Restate the records below word for word, and omit the images they hold.

INPUT DATA:
------------------------------------
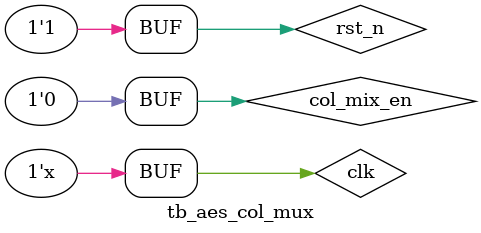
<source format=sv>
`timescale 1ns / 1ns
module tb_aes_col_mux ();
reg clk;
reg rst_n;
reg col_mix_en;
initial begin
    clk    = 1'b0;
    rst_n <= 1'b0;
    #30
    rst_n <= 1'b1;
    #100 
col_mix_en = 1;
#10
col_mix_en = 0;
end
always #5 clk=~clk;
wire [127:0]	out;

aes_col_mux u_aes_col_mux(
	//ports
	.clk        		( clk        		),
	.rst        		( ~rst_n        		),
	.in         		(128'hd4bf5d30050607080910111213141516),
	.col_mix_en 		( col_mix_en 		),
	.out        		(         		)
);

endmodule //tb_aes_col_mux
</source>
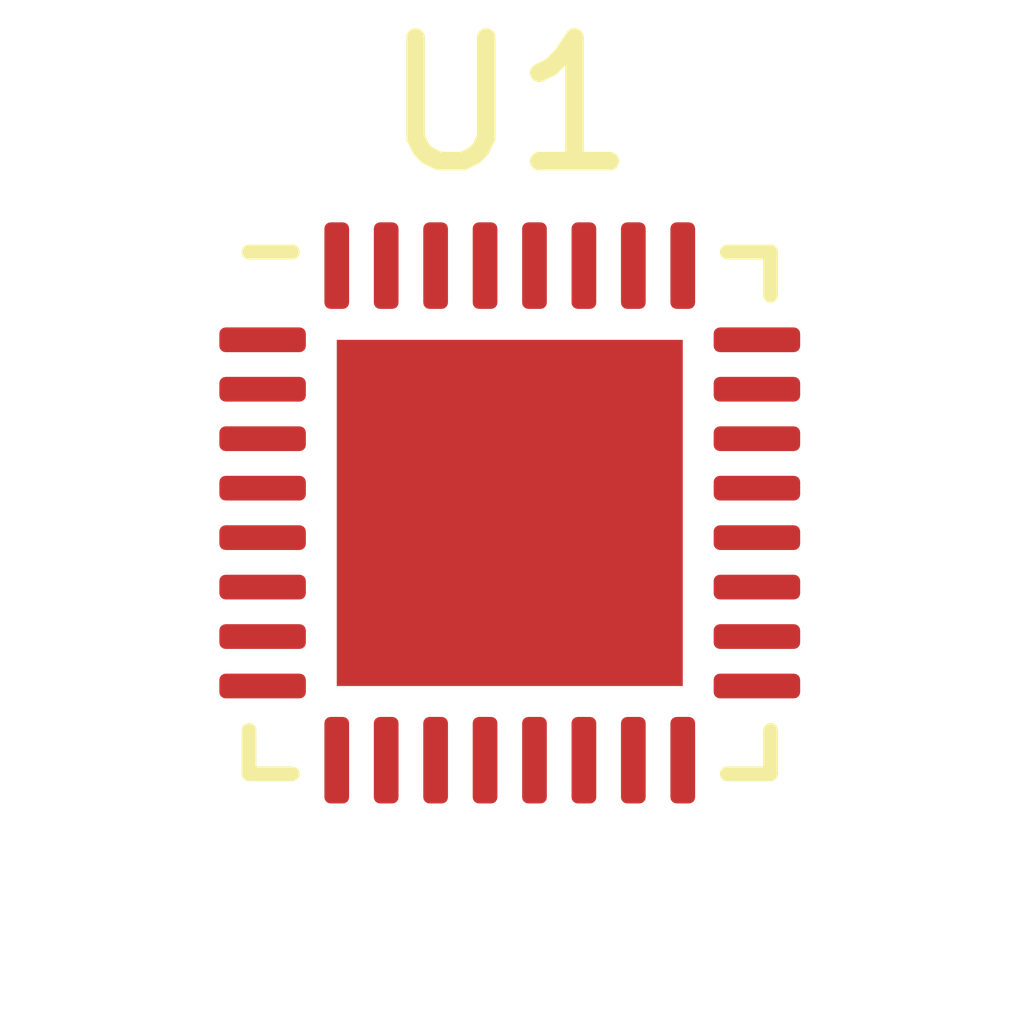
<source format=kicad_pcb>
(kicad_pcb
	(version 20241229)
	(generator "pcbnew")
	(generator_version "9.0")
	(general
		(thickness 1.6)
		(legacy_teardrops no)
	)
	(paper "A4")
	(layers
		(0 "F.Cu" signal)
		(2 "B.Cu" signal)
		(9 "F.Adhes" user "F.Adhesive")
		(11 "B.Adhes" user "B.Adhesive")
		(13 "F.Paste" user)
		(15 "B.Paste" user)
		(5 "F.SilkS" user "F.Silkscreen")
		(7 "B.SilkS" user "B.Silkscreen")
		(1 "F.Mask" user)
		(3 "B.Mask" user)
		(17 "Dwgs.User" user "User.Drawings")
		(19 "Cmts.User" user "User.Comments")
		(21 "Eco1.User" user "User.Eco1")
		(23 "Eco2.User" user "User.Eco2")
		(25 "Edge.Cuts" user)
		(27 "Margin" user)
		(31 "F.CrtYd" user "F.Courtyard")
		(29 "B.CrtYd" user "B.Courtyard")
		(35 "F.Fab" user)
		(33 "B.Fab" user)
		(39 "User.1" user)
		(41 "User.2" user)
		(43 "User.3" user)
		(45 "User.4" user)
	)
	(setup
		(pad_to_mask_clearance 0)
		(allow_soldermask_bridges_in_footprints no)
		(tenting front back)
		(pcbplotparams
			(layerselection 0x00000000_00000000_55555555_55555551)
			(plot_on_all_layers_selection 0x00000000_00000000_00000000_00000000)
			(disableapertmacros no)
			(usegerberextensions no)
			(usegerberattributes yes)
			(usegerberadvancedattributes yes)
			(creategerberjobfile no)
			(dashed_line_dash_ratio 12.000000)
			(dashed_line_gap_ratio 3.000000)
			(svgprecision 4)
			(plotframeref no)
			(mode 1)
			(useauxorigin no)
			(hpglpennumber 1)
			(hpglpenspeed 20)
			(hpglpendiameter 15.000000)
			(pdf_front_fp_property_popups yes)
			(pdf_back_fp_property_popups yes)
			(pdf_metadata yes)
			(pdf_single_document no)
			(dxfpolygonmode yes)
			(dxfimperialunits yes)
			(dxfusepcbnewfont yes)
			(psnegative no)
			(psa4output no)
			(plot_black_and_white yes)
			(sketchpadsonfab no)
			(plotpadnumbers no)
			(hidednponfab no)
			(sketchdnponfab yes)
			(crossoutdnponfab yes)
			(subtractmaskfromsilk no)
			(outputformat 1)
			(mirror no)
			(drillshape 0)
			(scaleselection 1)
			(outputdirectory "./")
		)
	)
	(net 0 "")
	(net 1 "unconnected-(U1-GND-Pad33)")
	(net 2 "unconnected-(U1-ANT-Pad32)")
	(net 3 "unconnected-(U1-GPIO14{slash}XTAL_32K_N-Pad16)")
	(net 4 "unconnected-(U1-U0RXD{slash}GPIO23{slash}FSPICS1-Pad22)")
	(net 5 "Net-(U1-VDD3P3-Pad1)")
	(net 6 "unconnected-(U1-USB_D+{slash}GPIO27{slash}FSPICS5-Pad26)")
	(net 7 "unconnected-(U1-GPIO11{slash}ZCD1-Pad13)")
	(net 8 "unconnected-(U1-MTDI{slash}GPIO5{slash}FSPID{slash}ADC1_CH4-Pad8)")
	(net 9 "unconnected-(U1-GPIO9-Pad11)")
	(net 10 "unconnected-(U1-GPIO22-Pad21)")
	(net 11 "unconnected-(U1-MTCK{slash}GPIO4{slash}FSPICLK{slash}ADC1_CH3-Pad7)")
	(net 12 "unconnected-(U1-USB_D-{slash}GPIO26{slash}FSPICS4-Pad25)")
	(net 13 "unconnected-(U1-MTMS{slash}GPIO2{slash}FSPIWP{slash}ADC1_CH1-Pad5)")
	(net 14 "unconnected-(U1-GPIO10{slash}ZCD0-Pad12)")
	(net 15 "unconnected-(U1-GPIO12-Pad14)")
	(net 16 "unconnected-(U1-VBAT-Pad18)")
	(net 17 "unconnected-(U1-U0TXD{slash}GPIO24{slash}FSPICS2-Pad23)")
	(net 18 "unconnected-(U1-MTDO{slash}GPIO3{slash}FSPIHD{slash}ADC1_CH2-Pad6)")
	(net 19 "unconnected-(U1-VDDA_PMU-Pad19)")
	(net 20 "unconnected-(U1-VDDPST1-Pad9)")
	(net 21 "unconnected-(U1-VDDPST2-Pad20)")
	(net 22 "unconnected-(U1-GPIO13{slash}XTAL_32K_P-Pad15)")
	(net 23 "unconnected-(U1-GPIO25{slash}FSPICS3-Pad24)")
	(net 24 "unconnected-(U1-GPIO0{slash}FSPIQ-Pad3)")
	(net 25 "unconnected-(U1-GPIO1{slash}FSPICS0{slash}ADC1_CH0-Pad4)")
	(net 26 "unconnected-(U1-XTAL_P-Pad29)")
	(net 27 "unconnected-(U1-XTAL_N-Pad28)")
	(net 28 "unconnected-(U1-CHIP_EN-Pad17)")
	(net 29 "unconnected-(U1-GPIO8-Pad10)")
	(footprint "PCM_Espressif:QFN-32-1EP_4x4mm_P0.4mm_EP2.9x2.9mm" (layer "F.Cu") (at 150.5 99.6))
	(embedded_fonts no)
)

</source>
------------------------------------
RESULT OF THE TASK:
<source format=sv>
`timescale 1ns / 1ns
module tb_aes_col_mux ();
reg clk;
reg rst_n;
reg col_mix_en;
initial begin
    clk    = 1'b0;
    rst_n <= 1'b0;
    #30
    rst_n <= 1'b1;
    #100 
col_mix_en = 1;
#10
col_mix_en = 0;
end
always #5 clk=~clk;
wire [127:0]	out;

aes_col_mux u_aes_col_mux(
	//ports
	.clk        		( clk        		),
	.rst        		( ~rst_n        		),
	.in         		(128'hd4bf5d30050607080910111213141516),
	.col_mix_en 		( col_mix_en 		),
	.out        		(         		)
);

endmodule //tb_aes_col_mux
</source>
<source format=kicad_pcb>
(kicad_pcb
	(version 20241229)
	(generator "pcbnew")
	(generator_version "9.0")
	(general
		(thickness 1.6)
		(legacy_teardrops no)
	)
	(paper "A4")
	(layers
		(0 "F.Cu" signal)
		(2 "B.Cu" signal)
		(9 "F.Adhes" user "F.Adhesive")
		(11 "B.Adhes" user "B.Adhesive")
		(13 "F.Paste" user)
		(15 "B.Paste" user)
		(5 "F.SilkS" user "F.Silkscreen")
		(7 "B.SilkS" user "B.Silkscreen")
		(1 "F.Mask" user)
		(3 "B.Mask" user)
		(17 "Dwgs.User" user "User.Drawings")
		(19 "Cmts.User" user "User.Comments")
		(21 "Eco1.User" user "User.Eco1")
		(23 "Eco2.User" user "User.Eco2")
		(25 "Edge.Cuts" user)
		(27 "Margin" user)
		(31 "F.CrtYd" user "F.Courtyard")
		(29 "B.CrtYd" user "B.Courtyard")
		(35 "F.Fab" user)
		(33 "B.Fab" user)
		(39 "User.1" user)
		(41 "User.2" user)
		(43 "User.3" user)
		(45 "User.4" user)
	)
	(setup
		(pad_to_mask_clearance 0)
		(allow_soldermask_bridges_in_footprints no)
		(tenting front back)
		(pcbplotparams
			(layerselection 0x00000000_00000000_55555555_55555551)
			(plot_on_all_layers_selection 0x00000000_00000000_00000000_00000000)
			(disableapertmacros no)
			(usegerberextensions no)
			(usegerberattributes yes)
			(usegerberadvancedattributes yes)
			(creategerberjobfile no)
			(dashed_line_dash_ratio 12.000000)
			(dashed_line_gap_ratio 3.000000)
			(svgprecision 4)
			(plotframeref no)
			(mode 1)
			(useauxorigin no)
			(hpglpennumber 1)
			(hpglpenspeed 20)
			(hpglpendiameter 15.000000)
			(pdf_front_fp_property_popups yes)
			(pdf_back_fp_property_popups yes)
			(pdf_metadata yes)
			(pdf_single_document no)
			(dxfpolygonmode yes)
			(dxfimperialunits yes)
			(dxfusepcbnewfont yes)
			(psnegative no)
			(psa4output no)
			(plot_black_and_white yes)
			(sketchpadsonfab no)
			(plotpadnumbers no)
			(hidednponfab no)
			(sketchdnponfab yes)
			(crossoutdnponfab yes)
			(subtractmaskfromsilk no)
			(outputformat 1)
			(mirror no)
			(drillshape 0)
			(scaleselection 1)
			(outputdirectory "./")
		)
	)
	(net 0 "")
	(net 1 "unconnected-(U1-GND-Pad33)")
	(net 2 "unconnected-(U1-ANT-Pad32)")
	(net 3 "unconnected-(U1-GPIO14{slash}XTAL_32K_N-Pad16)")
	(net 4 "unconnected-(U1-U0RXD{slash}GPIO23{slash}FSPICS1-Pad22)")
	(net 5 "Net-(U1-VDD3P3-Pad1)")
	(net 6 "unconnected-(U1-USB_D+{slash}GPIO27{slash}FSPICS5-Pad26)")
	(net 7 "unconnected-(U1-GPIO11{slash}ZCD1-Pad13)")
	(net 8 "unconnected-(U1-MTDI{slash}GPIO5{slash}FSPID{slash}ADC1_CH4-Pad8)")
	(net 9 "unconnected-(U1-GPIO9-Pad11)")
	(net 10 "unconnected-(U1-GPIO22-Pad21)")
	(net 11 "unconnected-(U1-MTCK{slash}GPIO4{slash}FSPICLK{slash}ADC1_CH3-Pad7)")
	(net 12 "unconnected-(U1-USB_D-{slash}GPIO26{slash}FSPICS4-Pad25)")
	(net 13 "unconnected-(U1-MTMS{slash}GPIO2{slash}FSPIWP{slash}ADC1_CH1-Pad5)")
	(net 14 "unconnected-(U1-GPIO10{slash}ZCD0-Pad12)")
	(net 15 "unconnected-(U1-GPIO12-Pad14)")
	(net 16 "unconnected-(U1-VBAT-Pad18)")
	(net 17 "unconnected-(U1-U0TXD{slash}GPIO24{slash}FSPICS2-Pad23)")
	(net 18 "unconnected-(U1-MTDO{slash}GPIO3{slash}FSPIHD{slash}ADC1_CH2-Pad6)")
	(net 19 "unconnected-(U1-VDDA_PMU-Pad19)")
	(net 20 "unconnected-(U1-VDDPST1-Pad9)")
	(net 21 "unconnected-(U1-VDDPST2-Pad20)")
	(net 22 "unconnected-(U1-GPIO13{slash}XTAL_32K_P-Pad15)")
	(net 23 "unconnected-(U1-GPIO25{slash}FSPICS3-Pad24)")
	(net 24 "unconnected-(U1-GPIO0{slash}FSPIQ-Pad3)")
	(net 25 "unconnected-(U1-GPIO1{slash}FSPICS0{slash}ADC1_CH0-Pad4)")
	(net 26 "unconnected-(U1-XTAL_P-Pad29)")
	(net 27 "unconnected-(U1-XTAL_N-Pad28)")
	(net 28 "unconnected-(U1-CHIP_EN-Pad17)")
	(net 29 "unconnected-(U1-GPIO8-Pad10)")
	(footprint "PCM_Espressif:QFN-32-1EP_4x4mm_P0.4mm_EP2.9x2.9mm" (layer "F.Cu") (at 150.5 99.6))
	(embedded_fonts no)
)

</source>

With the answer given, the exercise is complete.